Although NMA’s World Edition does cover real news such as the Australian polls, plane crashes, and even finance, a lot of the stories are sex driven. The treatment is generally more Benny Hill than News of the World, but the company’s approach has aroused controversy in its home markets. Rose Chao, a spokeswoman for the Taipei city government, said that what Next Media’s newspaper, Apple Daily, has done “is to package sex crimes with animation under the name of news, and this might endanger the hearts and minds of children and adolescents,” according to The New York Times.

NMA’s staff of 200 animators knocks out videos at an impressive speed -- including more than one per day for the World Edition. Apple Daily is the most widely read newspaper in Taiwan and Hong Kong, and in the latter, its videos average more than 4 million hits a day.

The videos in the NMA World Edition channel on YouTube are narrated in Chinese but have English subtitles. Look for the red CC to turn on “closed captions”, if available. The videos in the NMA News channel are in Chinese with Chinese subtitles.

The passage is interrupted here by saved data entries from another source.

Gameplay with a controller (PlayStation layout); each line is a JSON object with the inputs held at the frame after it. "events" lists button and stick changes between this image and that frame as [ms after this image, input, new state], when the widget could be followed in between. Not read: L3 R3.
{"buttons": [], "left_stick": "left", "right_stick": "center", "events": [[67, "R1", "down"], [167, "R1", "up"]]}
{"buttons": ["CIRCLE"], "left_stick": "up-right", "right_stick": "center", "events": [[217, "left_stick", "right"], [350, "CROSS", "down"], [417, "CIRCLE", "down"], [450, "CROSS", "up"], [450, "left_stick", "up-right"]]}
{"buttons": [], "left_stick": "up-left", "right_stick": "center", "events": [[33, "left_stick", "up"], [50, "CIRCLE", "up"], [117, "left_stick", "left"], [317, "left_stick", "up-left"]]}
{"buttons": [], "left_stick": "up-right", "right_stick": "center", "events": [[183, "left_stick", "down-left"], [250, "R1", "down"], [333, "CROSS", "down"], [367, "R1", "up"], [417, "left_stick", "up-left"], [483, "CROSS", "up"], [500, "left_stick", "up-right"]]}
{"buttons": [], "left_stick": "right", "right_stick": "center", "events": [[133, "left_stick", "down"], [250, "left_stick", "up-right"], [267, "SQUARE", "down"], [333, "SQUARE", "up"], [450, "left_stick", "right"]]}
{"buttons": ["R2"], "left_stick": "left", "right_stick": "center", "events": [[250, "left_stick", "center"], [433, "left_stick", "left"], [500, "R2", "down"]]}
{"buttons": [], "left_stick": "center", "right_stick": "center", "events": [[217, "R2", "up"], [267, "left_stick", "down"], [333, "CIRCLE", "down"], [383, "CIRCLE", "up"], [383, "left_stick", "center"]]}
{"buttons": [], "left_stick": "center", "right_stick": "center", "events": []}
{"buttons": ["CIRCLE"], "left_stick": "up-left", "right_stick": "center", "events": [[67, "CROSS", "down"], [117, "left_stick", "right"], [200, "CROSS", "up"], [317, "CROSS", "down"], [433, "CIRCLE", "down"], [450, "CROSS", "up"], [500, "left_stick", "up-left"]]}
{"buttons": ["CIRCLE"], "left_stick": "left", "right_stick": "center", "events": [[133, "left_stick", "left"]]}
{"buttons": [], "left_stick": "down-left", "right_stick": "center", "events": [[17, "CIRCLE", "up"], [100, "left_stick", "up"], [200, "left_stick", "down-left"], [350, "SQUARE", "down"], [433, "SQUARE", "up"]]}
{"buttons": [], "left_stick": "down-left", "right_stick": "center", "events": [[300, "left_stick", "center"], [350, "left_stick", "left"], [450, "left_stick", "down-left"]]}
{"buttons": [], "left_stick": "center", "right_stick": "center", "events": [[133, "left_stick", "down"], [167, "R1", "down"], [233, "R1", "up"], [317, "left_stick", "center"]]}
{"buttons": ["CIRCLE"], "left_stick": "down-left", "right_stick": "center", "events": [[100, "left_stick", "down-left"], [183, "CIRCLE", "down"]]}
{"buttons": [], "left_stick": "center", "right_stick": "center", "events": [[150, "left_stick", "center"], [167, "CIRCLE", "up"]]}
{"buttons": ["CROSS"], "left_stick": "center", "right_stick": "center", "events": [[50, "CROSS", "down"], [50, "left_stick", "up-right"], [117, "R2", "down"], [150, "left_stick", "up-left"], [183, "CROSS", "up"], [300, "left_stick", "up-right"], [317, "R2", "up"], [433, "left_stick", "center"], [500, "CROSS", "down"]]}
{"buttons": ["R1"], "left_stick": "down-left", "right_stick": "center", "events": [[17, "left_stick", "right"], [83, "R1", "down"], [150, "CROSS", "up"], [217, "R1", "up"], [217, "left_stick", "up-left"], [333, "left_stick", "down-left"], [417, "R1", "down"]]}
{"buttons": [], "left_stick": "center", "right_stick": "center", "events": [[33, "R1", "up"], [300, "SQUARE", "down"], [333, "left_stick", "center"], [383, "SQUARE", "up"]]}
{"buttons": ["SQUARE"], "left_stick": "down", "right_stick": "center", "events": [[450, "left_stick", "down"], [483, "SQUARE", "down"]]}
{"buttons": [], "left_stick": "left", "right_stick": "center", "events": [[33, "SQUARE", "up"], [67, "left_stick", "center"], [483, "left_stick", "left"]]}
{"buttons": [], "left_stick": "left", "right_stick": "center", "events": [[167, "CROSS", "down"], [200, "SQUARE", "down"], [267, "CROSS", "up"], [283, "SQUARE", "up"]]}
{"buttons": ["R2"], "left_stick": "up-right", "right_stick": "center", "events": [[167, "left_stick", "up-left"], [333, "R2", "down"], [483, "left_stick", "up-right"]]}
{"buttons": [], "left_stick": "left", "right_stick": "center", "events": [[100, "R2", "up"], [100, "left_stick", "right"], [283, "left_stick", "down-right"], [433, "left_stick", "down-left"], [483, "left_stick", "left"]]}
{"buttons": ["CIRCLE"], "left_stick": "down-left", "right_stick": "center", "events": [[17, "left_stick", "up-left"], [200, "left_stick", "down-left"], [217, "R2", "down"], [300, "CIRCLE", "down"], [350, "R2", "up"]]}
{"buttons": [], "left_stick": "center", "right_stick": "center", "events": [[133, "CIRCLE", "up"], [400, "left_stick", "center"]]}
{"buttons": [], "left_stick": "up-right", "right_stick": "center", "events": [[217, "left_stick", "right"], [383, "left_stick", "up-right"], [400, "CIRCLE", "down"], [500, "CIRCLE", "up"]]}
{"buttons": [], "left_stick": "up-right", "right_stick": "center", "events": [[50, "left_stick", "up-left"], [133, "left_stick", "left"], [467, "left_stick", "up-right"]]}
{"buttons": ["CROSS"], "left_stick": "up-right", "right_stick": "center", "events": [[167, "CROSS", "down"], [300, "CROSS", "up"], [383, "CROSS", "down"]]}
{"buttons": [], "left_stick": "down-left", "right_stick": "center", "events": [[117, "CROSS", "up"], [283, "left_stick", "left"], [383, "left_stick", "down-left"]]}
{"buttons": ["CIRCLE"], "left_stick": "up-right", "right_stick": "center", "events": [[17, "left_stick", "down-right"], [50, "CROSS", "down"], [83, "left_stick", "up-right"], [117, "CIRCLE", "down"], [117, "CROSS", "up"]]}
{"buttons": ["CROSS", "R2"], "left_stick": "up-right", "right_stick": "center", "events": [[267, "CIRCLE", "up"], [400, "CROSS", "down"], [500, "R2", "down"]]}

In a report broadcast earlier this month on Radio Australia, Professor Alan Knight, from the Asian Media Information Research Centre said:

Television news already relies heavily on constructed images, we use a lot of computer graphs, we use a lot of computer information, animation is a logical way to go, provided it's accurate and it's done in an ethical manner, just another technique for journalists. Of course, the temptation is to go a bit too far. In some ways animation is less than a problem than digitally altered images because with animation at least you know at this stage, it's cartoons, whereas with some of the ways images are manipulated, it takes an expert to work out that they've been constructed to influence your opinion.

As video animation technology is developed, you can expect to see more news outlets doing the same thing. And what the TV channels won’t show you, the web will.